Hint. If $X$ is irreducible, it has a generic point, that is a point $\xi$ contained in every non empty open set. Then, recall that a constant sheaf is a sheaf whose sections (viewed as functions) are locally constant.
For (a), your resolution is not right, because $(\prod_{p\in S^1}i_p(\mathbb{Q}))/\mathbb{Z}$ is not $\prod_{p\in S^1}i_p(\mathbb{Q}/\mathbb{Z})$. Or in other words, the kernel of $\prod_{p\in S^1}i_p(\mathbb{Q})\rightarrow \prod_{p\in S^1}i_p(\mathbb{Q}/\mathbb{Z})$ is not $\mathbb{Z}$ (this is $\prod_{p\in S^1}i_p(\mathbb{Z})$).

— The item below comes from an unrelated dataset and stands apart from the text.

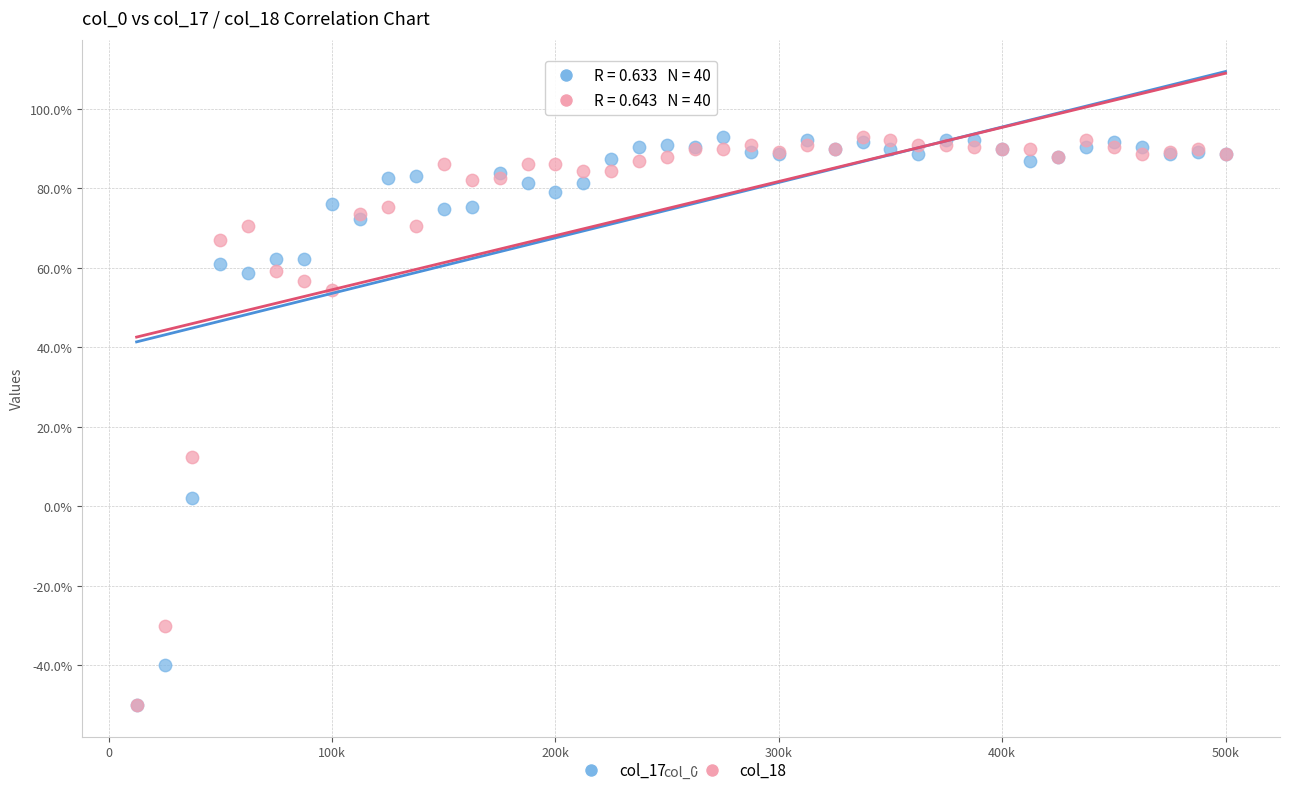

In the col_18 series, what Y value is closest to 21?

12.4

For (b), you cannot mimick example 4.0.4 to compute the Cech cohomology. In fact, the higher Cech cohomology of this sheaf vanishes. Let $U,V$ your cover (which is good), and consider the Cech complex
$$ R(U)\times R(V)\rightarrow R(U\cap V)$$
given by $(f,g)\mapsto f_{|U\cap V}-g_{|U\cap V}$.
The kernel of this map are couple of functions $(f,g)$ that agree on the intersection, and hence patch together to form a unique function on $S^1$. So $\overset{\vee}{H^0}(\{U,V\},R)=R(S^1)$ as expected.

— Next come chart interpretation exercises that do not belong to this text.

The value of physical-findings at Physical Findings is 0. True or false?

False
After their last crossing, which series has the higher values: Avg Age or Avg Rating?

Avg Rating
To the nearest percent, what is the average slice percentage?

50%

But I claim that the map is onto, so that $\overset{\vee}{H^1}(\{U,V\},R)=0$. Indeed, let $f\in R(U\cap V)$, also let $u,v$ be two functions on $S^1$ such that $u$ has (compact) support in $U$, $v$ has (compact) support in $V$ and $u+v=1$. In particular the function $u$ is zero in a neighborhood of $S^1\setminus V$ and $v$ is zero in a neighborhood of $S^1\setminus U$. The function $uf$ can then be extended to $U$ because it is zero in a neighborhood of $U\setminus U\cap V$. Similarily, the function $vf$ can be extended to $V$. And $(uf,-vf)\mapsto uf+vf=f$ so that the map is onto.
Here $u,v$ are called a partition of unity. A sheaf like $R$ with partitions of unity is called a fine sheaf. This argument (of a similar one with more than two open sets in the cover) shows that the higher Cech cohomology groups of a fine sheaf over a paracompact space vanish. On a paracompact space, Cech and derived functor cohomology agree so the cohomology of a fine sheaf is trivial.
The difference with the example 4.0.4 is that there is no partition of unity in a constant sheaf.
Best Answer
$S^1$ is given its usual topology in that exercise, which means it's not irreducible. For instance, $S^1\cap ([-1,0]\times[-1,1])$ and $S^1\cap ([0,1]\times[-1,1])$ are two proper closed subsets whose union is all of $S^1$.